Dopo lo sgombero del Leoncavallo a Milano, a Roma la Lega attacca il Forte Prenestino

Lo sgombero del centro sociale Leoncavallo di Milano il 21 agosto scorso ha riacceso il dibattito anche sulle occupazioni di Roma. Se la sinistra istituzionale si chiede perché, invece, non venga sgomberata la sede dell’organizzazione di estrema destra Casapound all’Esquilino, il capogruppo della Lega all’Assemblea Capitolina Fabrizio Sartori cerca di cavalcare l'onda di chi chiede la chiusura totale degli spazi sociali. L'esponente leghista ha, infatti, presentato in Campidoglio un’interrogazione sul Forte Prenestino, il più grande centro sociale della Capitale e di tutta Europa, "per chiarire come sia possibile che da decenni continui a operare in regime di occupazione". Insomma, la destra romana vuole replicare il modello Milano anche nella capitale, puntando i fari sul primo centro sociale di Roma.
L'interrogazione di Sartori sul Forte Prenestino
Il Forte Prenestino ha sede in una delle 15 costruzioni militari che circondano Roma dalla seconda metà dell’Ottocento. L’area del quartiere di Centocelle è di proprietà del Demanio, ma nel 1977 fu consegnato al comune dopo che il sindaco di allora Giulio Carlo Argan chiese la cessione di questo e degli altri quattordici forti per creare delle aree verdi per la cittadinanza. La struttura venne, però, di fatto abbandonata fino a quando fu occupata il primo maggio del 1986, in occasione di una "Festa del non lavoro" organizzata nel parco adiacente. Dieci anni dopo la consegna, il demanio chiese al comune un'indennità di occupazione che aprì un contenzioso ancora in corso. Oltre a un aggiornamento sulla situazione della proprietà, l'esponente della Lega ha chiesto anche i motivi dell'esclusione del Forte Prenestino dal Piano Sgomberi del 2022.

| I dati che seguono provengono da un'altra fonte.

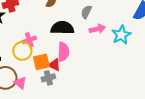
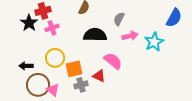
pink cross: (29, 40) -> (52, 28), moved
pink semicircle: (63, 52) -> (113, 61), moved, turned -54
red triangle: (54, 65) -> (99, 76), moved

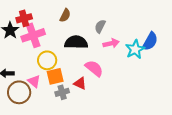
blue semicircle: (174, 18) -> (150, 41), moved
pink cross: (52, 28) -> (33, 35), size x1.6
yellow circle: (55, 58) -> (47, 60), moved
pink triangle: (53, 90) -> (34, 81), moved

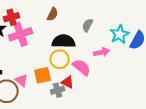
pink arrow: (111, 43) -> (102, 52), moved
cyan star: (135, 49) -> (120, 34), moved
yellow circle: (47, 60) -> (60, 59), moved
gray cross: (62, 92) -> (58, 90), moved

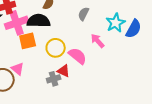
black semicircle: (64, 41) -> (39, 21), moved
pink arrow: (102, 52) -> (98, 41), turned -119
orange square: (43, 75) -> (28, 41), moved

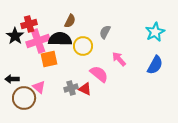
cyan star: (116, 23) -> (155, 32), moved
blue semicircle: (134, 29) -> (155, 65), moved
yellow circle: (56, 48) -> (83, 46), moved
gray cross: (54, 79) -> (71, 88), moved

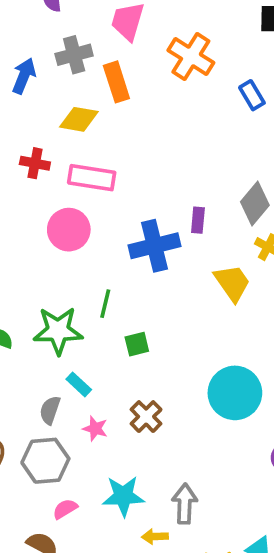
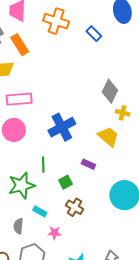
purple rectangle: (198, 220) -> (88, 164), moved, turned -56
gray semicircle: (50, 410) -> (18, 226), moved
brown cross: (146, 417) -> (75, 207), moved

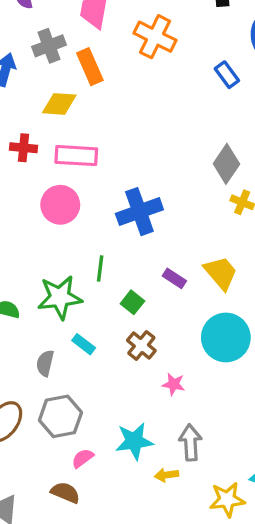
blue rectangle: (94, 34) -> (227, 75), moved
yellow trapezoid: (108, 137) -> (221, 273), moved
green square: (65, 182) -> (132, 302), turned -32
pink star: (54, 233) -> (174, 384), moved

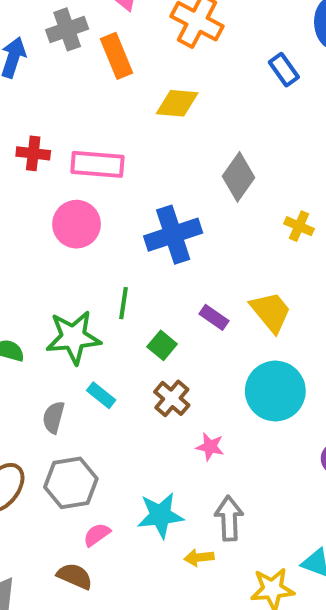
yellow diamond: (59, 104) -> (177, 103), moved
gray diamond: (226, 164) -> (239, 177), moved

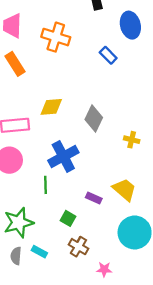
yellow diamond: (177, 103) -> (51, 107), moved
green line: (124, 303) -> (45, 185), moved
gray semicircle: (54, 417) -> (16, 256), moved

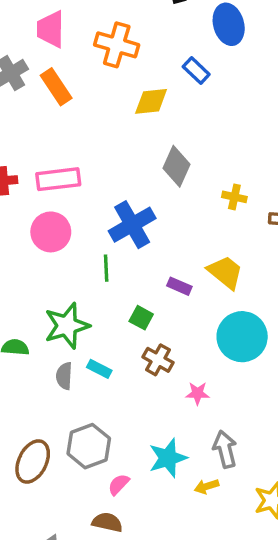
yellow diamond: (51, 107) -> (151, 101), moved

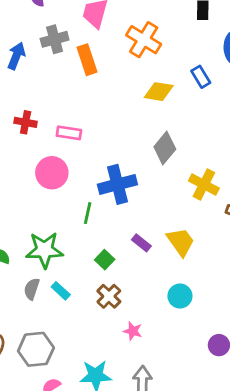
pink rectangle: (58, 179) -> (69, 133), size x0.7
yellow cross: (234, 197) -> (204, 184), size x1.5
cyan circle: (242, 337) -> (180, 296), size x0.6

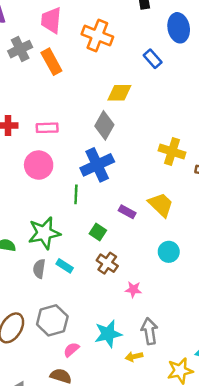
yellow diamond: (159, 92) -> (119, 93), moved
gray diamond: (165, 148) -> (104, 125), moved

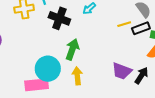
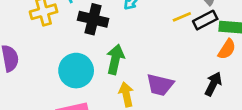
cyan circle: (48, 69) -> (76, 71), moved
purple trapezoid: (122, 71) -> (160, 85), moved

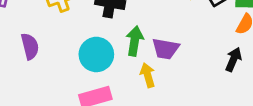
purple trapezoid: (160, 85) -> (165, 49), moved

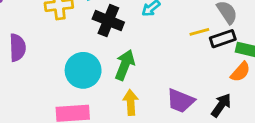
purple trapezoid: (165, 49) -> (181, 101), moved

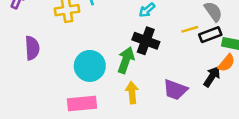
black cross: (108, 21) -> (146, 41), moved
black arrow: (221, 105) -> (212, 77), moved

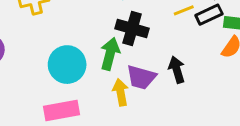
black arrow: (212, 77) -> (177, 70), moved, turned -45
purple trapezoid: (175, 90) -> (141, 77), moved

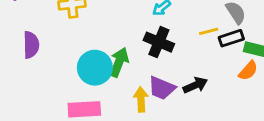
green arrow: (110, 54) -> (119, 62), moved
black arrow: (177, 70) -> (195, 85), turned 75

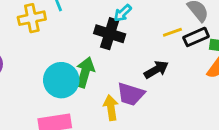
black cross: (159, 42) -> (110, 34), moved
black arrow: (195, 85) -> (156, 70), moved

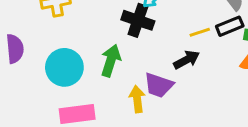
yellow line: (172, 32) -> (200, 32), moved
cyan circle: (61, 80) -> (64, 67), moved

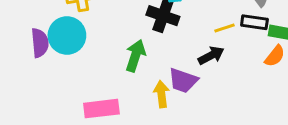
black rectangle: (230, 26) -> (254, 22), turned 30
cyan circle: (64, 67) -> (67, 35), moved

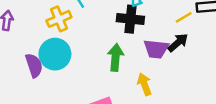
purple trapezoid: (183, 81) -> (156, 49), moved

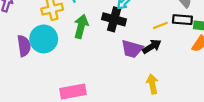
green arrow: (116, 57) -> (81, 26), moved
yellow arrow: (144, 84) -> (152, 84), moved

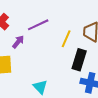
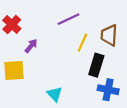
purple line: (38, 25) -> (69, 19), moved

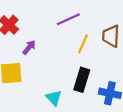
black rectangle: (96, 65) -> (82, 80), moved

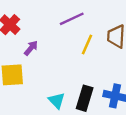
black rectangle: (82, 80) -> (85, 98), moved

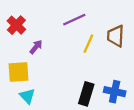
cyan triangle: (57, 101) -> (27, 96), moved

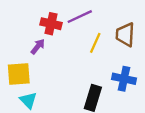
red cross: (16, 25) -> (51, 24), moved, turned -30
blue cross: (115, 92) -> (124, 79), moved

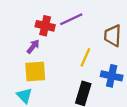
yellow line: (95, 43) -> (85, 57), moved
yellow square: (19, 74) -> (35, 72), moved

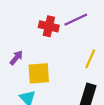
purple arrow: (33, 46) -> (16, 58), moved

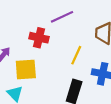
red cross: (49, 26) -> (39, 38), moved

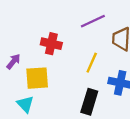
purple line: (62, 17) -> (93, 21), moved

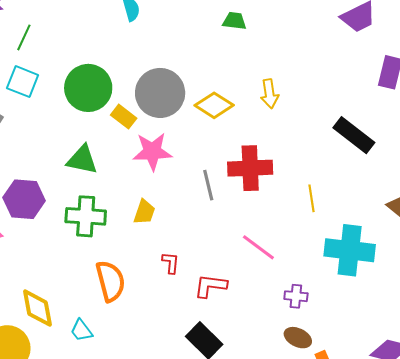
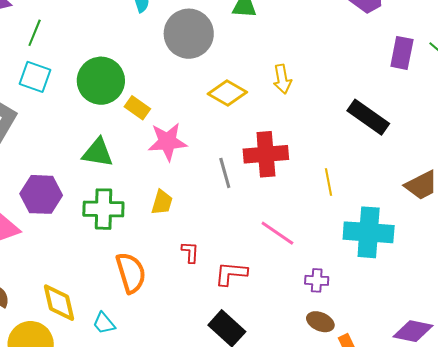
gray circle: (160, 93) -> (189, 34), moved

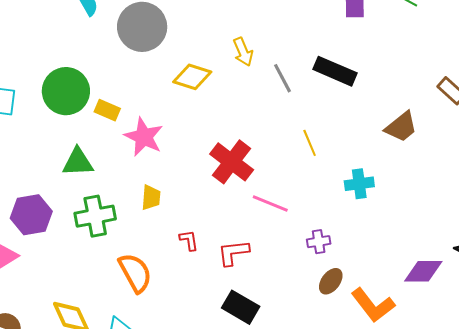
pink star: (167, 142) -> (144, 137), turned -30
red cross: (266, 154) -> (232, 162), moved, turned -36
gray line: (225, 173) -> (282, 78), moved
cyan cross: (369, 232) -> (359, 184), size x0.6
brown ellipse: (320, 322) -> (331, 281), turned -64

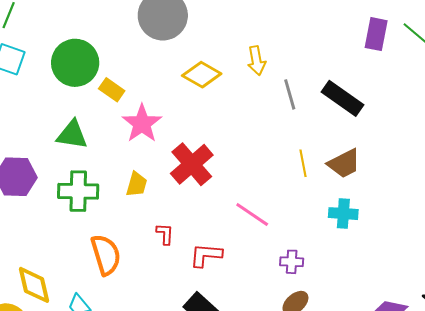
brown trapezoid: (401, 127) -> (344, 163), moved
red cross: (232, 162) -> (192, 164), moved

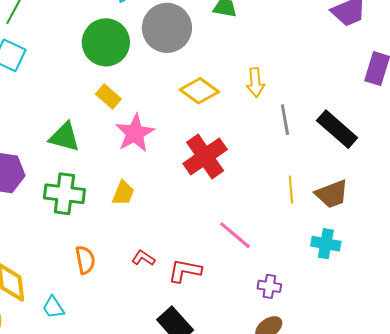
green circle: (75, 63) -> (106, 42), moved
red cross: (192, 164) -> (205, 157), moved
red L-shape: (165, 234) -> (143, 258), moved, turned -65
orange semicircle: (106, 255) -> (85, 260), size x0.7

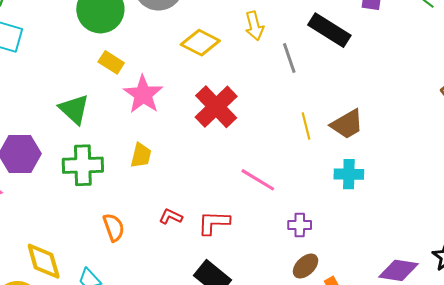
black rectangle: (337, 129) -> (329, 30), moved
green triangle: (64, 137) -> (74, 109), turned 36

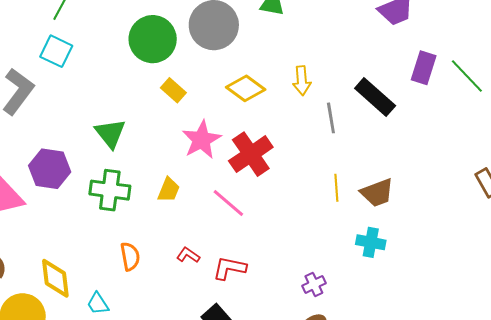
yellow rectangle: (111, 62) -> (173, 90), moved
pink star: (143, 94) -> (202, 140), moved
pink line: (258, 180) -> (228, 203), moved
purple cross: (300, 225) -> (314, 284), turned -35

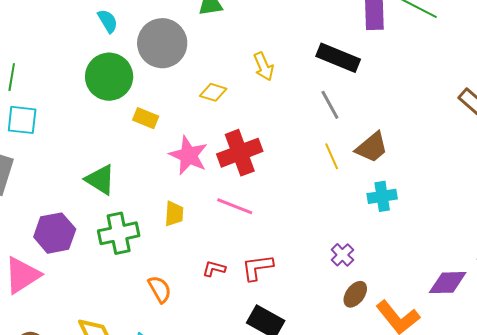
yellow diamond: (246, 88) -> (213, 92), size x0.7
gray line: (331, 118) -> (330, 105), moved
red cross: (251, 154) -> (240, 153), turned 33

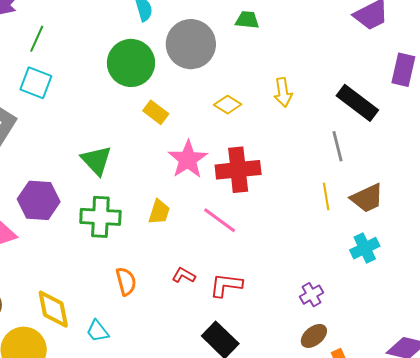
cyan cross: (382, 196) -> (365, 248), turned -32

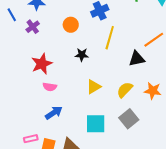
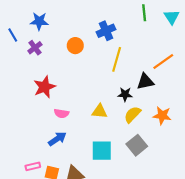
black star: (82, 55) -> (125, 94), moved
pink semicircle: (50, 87) -> (61, 113), moved
yellow triangle: (94, 87) -> (100, 111), turned 35

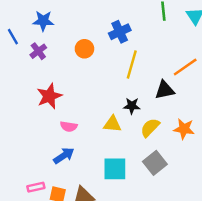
black star: (125, 94) -> (132, 106), moved

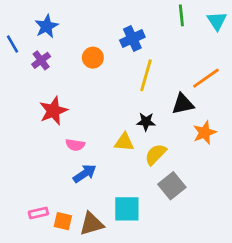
blue star: (43, 21) -> (47, 26), turned -30
yellow semicircle: (150, 128) -> (156, 154), moved
orange star: (184, 129) -> (205, 133), moved, turned -30
blue arrow: (64, 156) -> (85, 173), moved
cyan square: (115, 169) -> (127, 209), moved

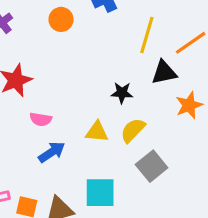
yellow line: (146, 75) -> (147, 35), moved
yellow triangle: (124, 142) -> (97, 132), moved

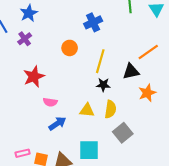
orange circle: (61, 19) -> (70, 48), moved
yellow line: (147, 35) -> (100, 61), moved
yellow semicircle: (133, 130) -> (110, 109), turned 144

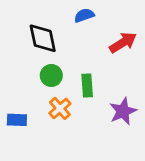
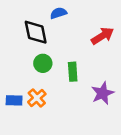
blue semicircle: (84, 15) -> (58, 13), moved
orange cross: (60, 108) -> (37, 98), moved

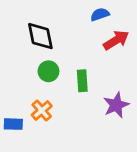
blue semicircle: (58, 13) -> (100, 14), moved
blue rectangle: (14, 100) -> (13, 124), moved

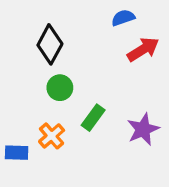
black diamond: (40, 36) -> (50, 44), turned 40
green rectangle: (82, 81) -> (93, 118), moved, turned 40

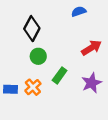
red arrow: (143, 49) -> (91, 48), moved
blue rectangle: (17, 153) -> (11, 89), moved

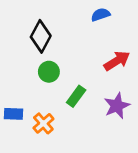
orange cross: (33, 87) -> (43, 123), moved

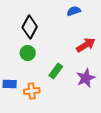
green circle: (49, 72) -> (28, 53), moved
orange cross: (43, 123) -> (32, 91), turned 35

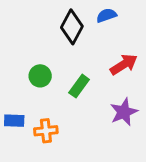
black diamond: (30, 27) -> (72, 27), moved
green rectangle: (56, 71) -> (79, 86), moved

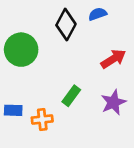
green circle: (40, 76) -> (21, 50), moved, size x1.6
green rectangle: (79, 86) -> (71, 96), moved

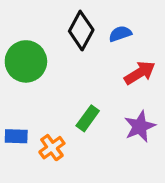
blue semicircle: (98, 14) -> (120, 34), moved
orange cross: (42, 119) -> (52, 148), turned -30

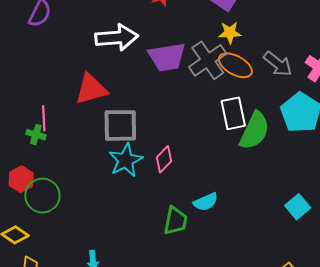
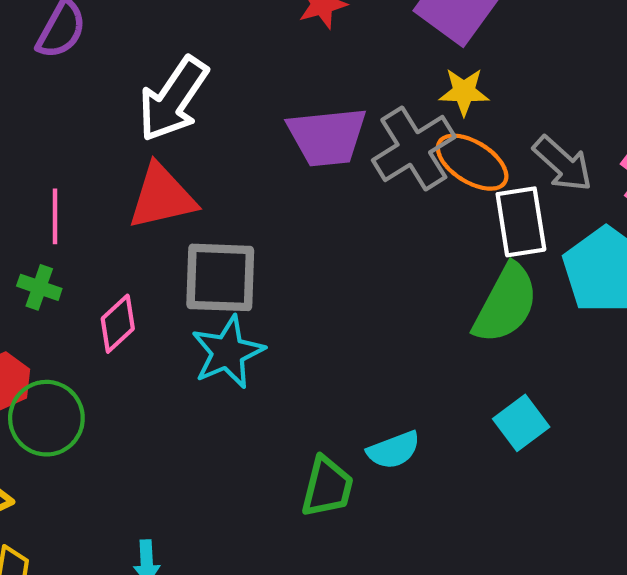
white arrow: (117, 38) -> (173, 99), moved, turned 126
white rectangle: (233, 113) -> (521, 222), moved
pink line: (44, 118) -> (55, 216), moved
pink diamond: (164, 159) -> (118, 324), moved
cyan square: (298, 207) -> (521, 423), moved

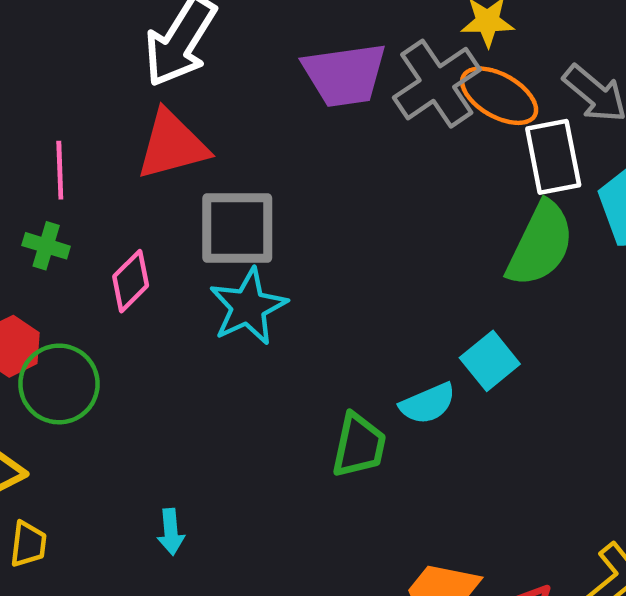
cyan square: (521, 423) -> (490, 361), moved

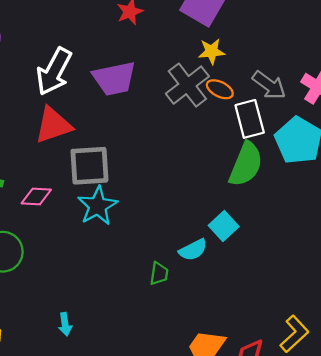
purple trapezoid: (345, 75) -> (114, 78), moved
orange ellipse: (499, 96) -> (220, 89), size x0.7
pink diamond: (131, 281) -> (36, 196), turned 52
green trapezoid: (359, 445) -> (159, 274), size x0.7

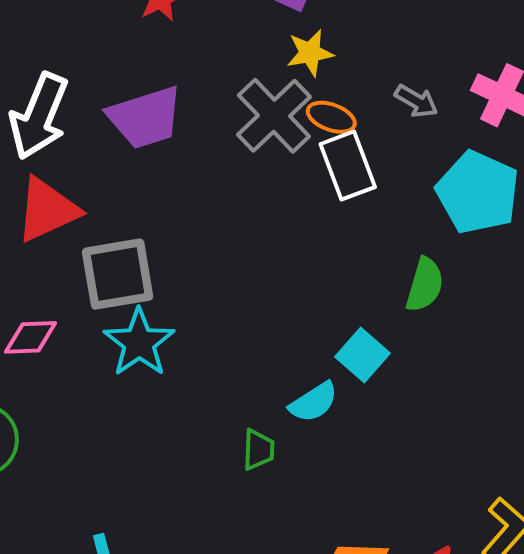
gray arrow: (269, 85) -> (416, 101), size x0.7
white rectangle: (250, 119) -> (348, 166), moved
green semicircle: (246, 164) -> (425, 285), moved, size x0.7

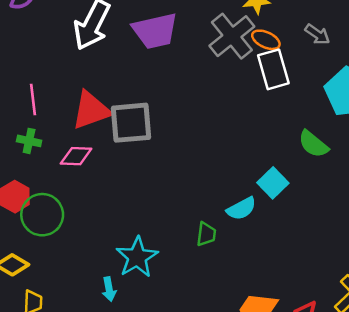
red triangle: (47, 210) -> (91, 110), moved
green semicircle: (425, 285) -> (313, 144), turned 108
cyan star: (139, 343) -> (137, 257), moved

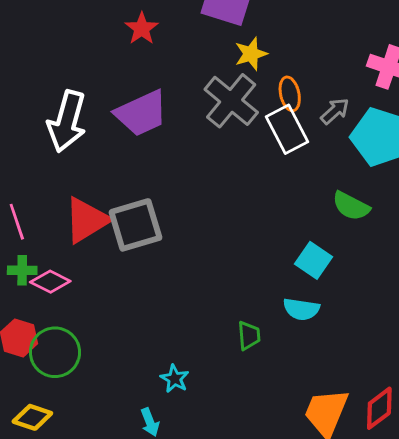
gray arrow: (317, 34) -> (335, 111), moved, turned -65
orange ellipse: (266, 40) -> (290, 94), moved, turned 64
pink diamond: (76, 156) -> (50, 282), moved, turned 36
cyan semicircle: (241, 209) -> (301, 309), moved, turned 48
cyan star: (137, 257) -> (175, 379), size x0.6

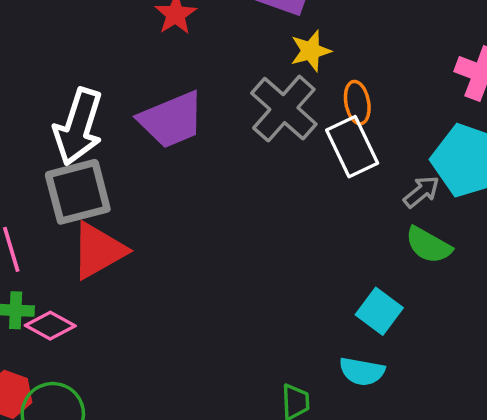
gray arrow: (335, 111) -> (421, 192), moved
gray square: (135, 225) -> (78, 192), moved

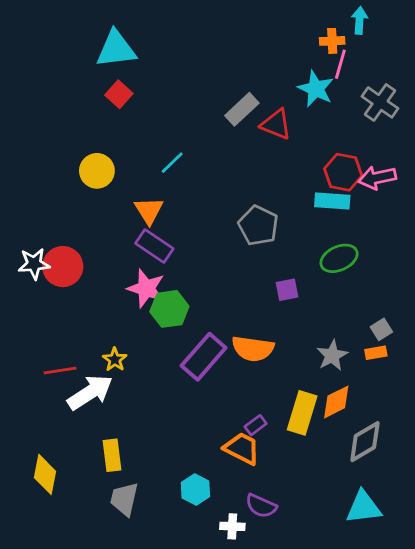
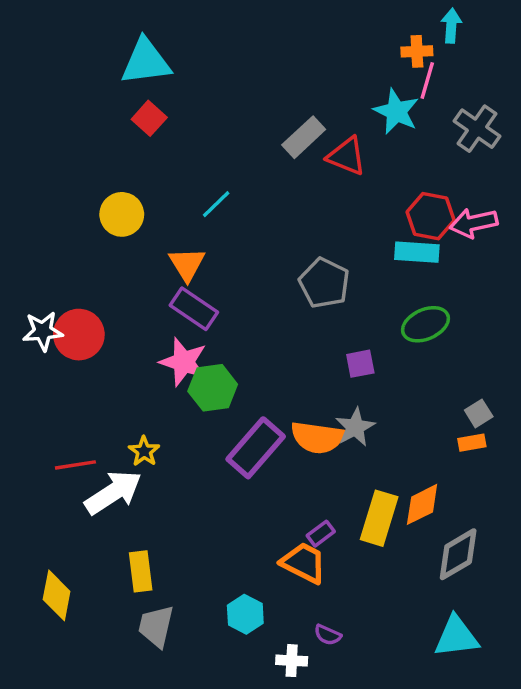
gray star: (332, 355) -> (355, 427), moved
purple semicircle: (261, 506) -> (328, 635), size x0.7

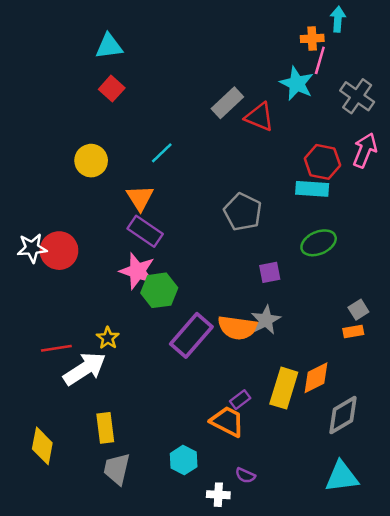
cyan triangle: (146, 62) -> (109, 46), size x0.7
pink arrow: (474, 223) -> (365, 150), moved, turned 124

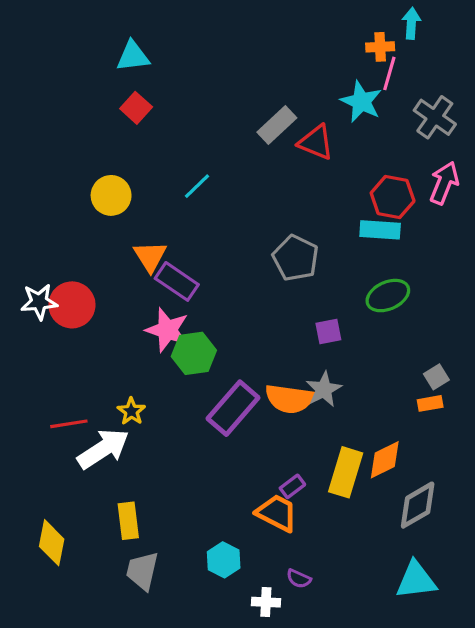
orange triangle: (140, 198) -> (150, 256), moved

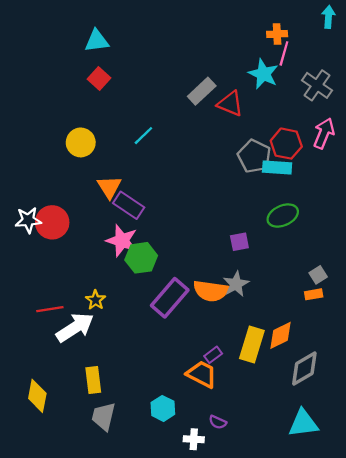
cyan arrow: (411, 23) -> (328, 17), moved
gray pentagon: (296, 258) -> (254, 156), moved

Il centro sociale è da quasi quarant'anni uno dei principali luoghi di socialità e cultura alternativa nella capitale. Al suo interno hanno sede una dozzina di laboratori per le attività più varie: dalla ciclofficina a una serigrafia e una camera oscura aperta a tutti. Nel corso dei decenni ha ospitato ogni sorta di eventi, dai concerti alle fiere, ai mercati. Fra i più longevi, oltre alla "Festa del non lavoro", c’è il "Crack!", festival internazionale di arte stampata e disegnata, il mercato diretto degli agricoltori "terra/TERRA" e il festival del vino "Enotica". Tutto questo a ritmo di musica, mai legata alle logiche del mercato e sempre contrassegnata dalla sperimentazione. E quante band e cantanti romani sono cresciuti nella sala prove e sui palchi del Forte. Un luogo anche di grande alternativa politica, in virtù del proprio codice etico "antifascista, antisessista, antirazzista, antiproibizionista" e dell'orizzontalità assoluta nei suoi spazi di decisione.
Il Forte Prenestino e gli altri verso il corteo del 6 settembre
A dispetto di quanto un certo discorso pubblico possa far sembrare, spazi come il Forte a Roma sono sempre meno. Gli ultimi sgomberi in ordine di tempo sono quelli della Torre Maura Occupata, spazio autogestito per 32 anni fino maggio 2024, e di un'altro forte, quello di Portuense, a dicembre. Anche chi ha provato a intraprendere un percorso di regolarizzazione non ha avuto vita facile. Questi e tanti altri spazi in ogni quartiere di Roma erano edifici abbandonati all'incuria, spesso strumentale a una futura speculazione edilizia. Esperienze nate dal basso come quella del Forte Prenestino hanno almeno avuto il merito di rimettere questi luoghi sulla mappa e di far interessare tante e tanti al patrimonio architettonico pubblico. Per difendere questa storia, il 6 settembre molti partiranno da Roma verso Milano per il corteo nazionale contro lo sgombero del Leoncavallo e per tutti gli spazi sociali.